Lundbeck has now come out saying today that it “strongly disagrees with the Commission’s decision”, which was made in June, and considers that it contains several ‘serious legal and factual errors’. The investigation into the firm has been ongoing since 2005.
Mette Carlstedt, senior VP of corporate legal at Lundbeck, said: “We remain appalled over the decision, which errs in a number of highly important aspects. Through our appeal we aim to have a thorough legal assessment of the case that sets legal precedent which is of the highest importance to us and all other innovative companies.”
The firm says that errors in the Commission’s decision include misinterpreting the main criterion to determine whether an agreement restricts potential competition, as established in case law and ignores key facts of the case.
The decision also contains manifest errors regarding its assessment of value transfers in the context of patent settlement agreements, according to Lundbeck.
The company also believes that the decision infringes Lundbeck’s rights of defence, because the: “Commission has changed the constituent elements of the alleged infringement between the Statement of Objections and the decision, without affording Lundbeck an opportunity of being heard on that change before the decision was taken”.
Lundbeck expects a decision on the appeal within two to three years. A judgment could be appealed to the European Court of Justice, either by Lundbeck or the Commission, and it could be up to six years before a final ruling in the case is reached.

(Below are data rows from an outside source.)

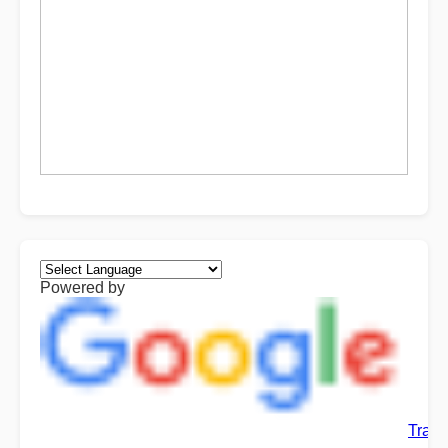
Powered by
Trans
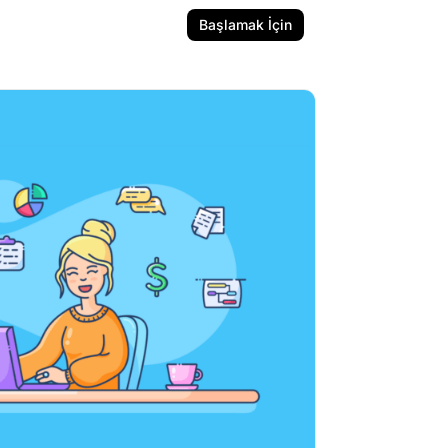
Başlamak İçin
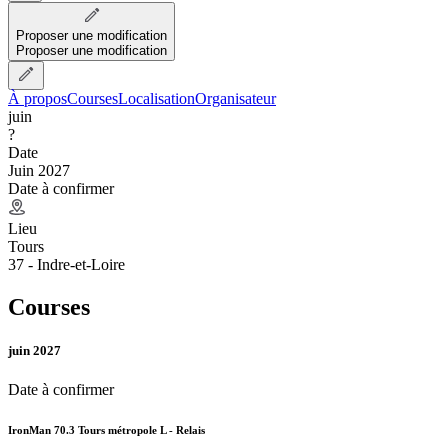
Proposer une modification
Proposer une modification
À propos
Courses
Localisation
Organisateur
juin
?
Date
Juin 2027
Date à confirmer
Lieu
Tours
37 - Indre-et-Loire
Courses
juin 2027
Date à confirmer
IronMan 70.3 Tours métropole L - Relais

Regardless of its appeal, however, Lundbeck is still obligated to pay the fine and will do so during the third quarter of this year.
But the Danish firm has not been handed the harshest penalty, as the Commission can officially fine a company up to 10% of its global revenue for breaching antitrust laws, which in this case would have been €240 million.
These types of payments are known as pay-for-delay deals, where pharma firms developing branded drugs make payments to a generic company in return for that firm agreeing to delay its entry into the market.
Both the Federal Trade Commission in the US and now the European Commission are beginning to take a tougher stance on these deals, which can cost governments billions every year as cheaper medicines are being blocked from use.